Assignment
Please return all records verbatim, no pictures.

(Source information)

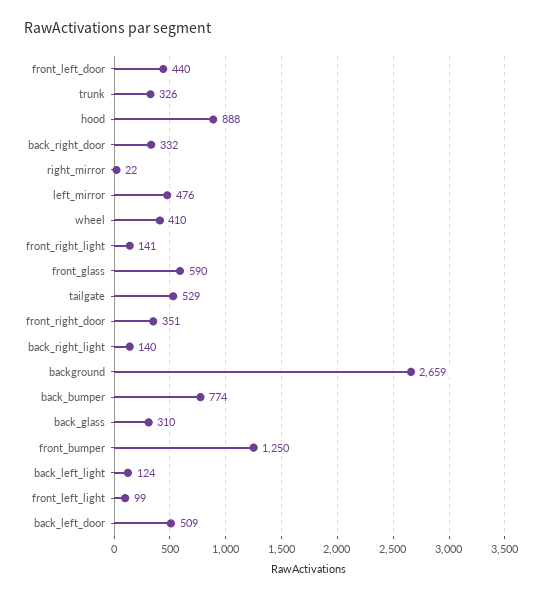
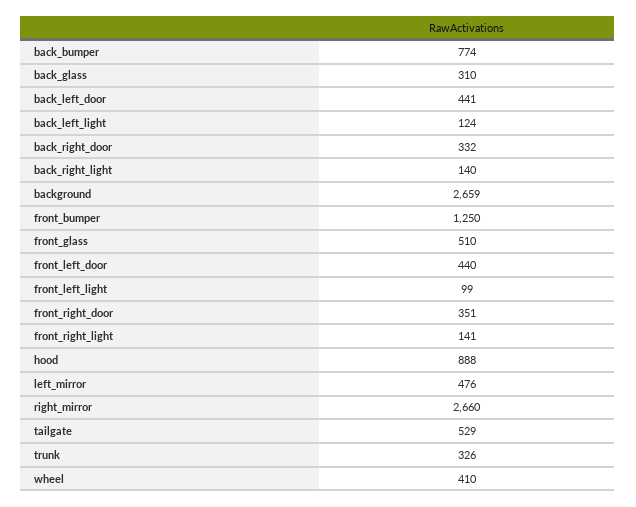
right_mirror: 22 -> 2660
front_glass: 590 -> 510
back_left_door: 509 -> 441

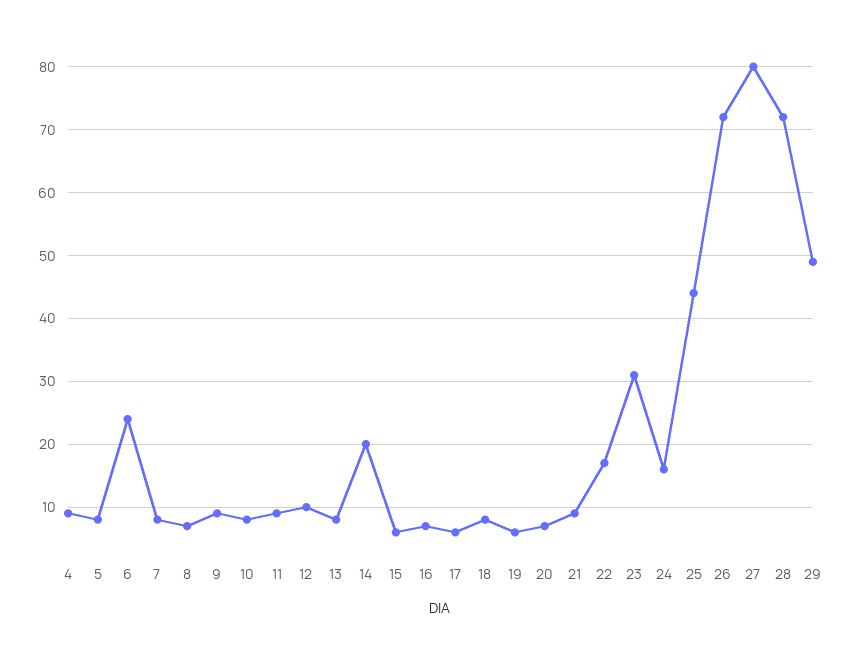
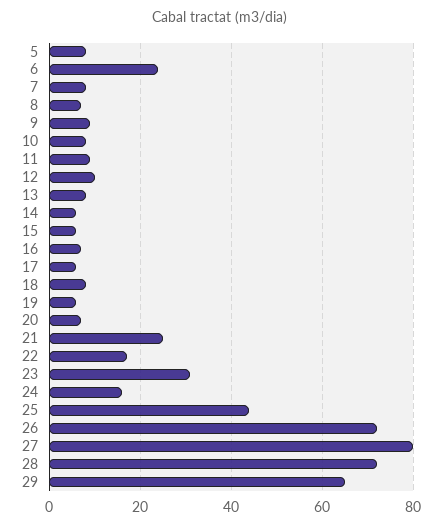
4: 9 -> none
14: 20 -> 5
21: 9 -> 25
29: 49 -> 65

(End Source information)

Task output
right_mirror: 22 -> 2660
front_glass: 590 -> 510
back_left_door: 509 -> 441

4: 9 -> none
14: 20 -> 5
21: 9 -> 25
29: 49 -> 65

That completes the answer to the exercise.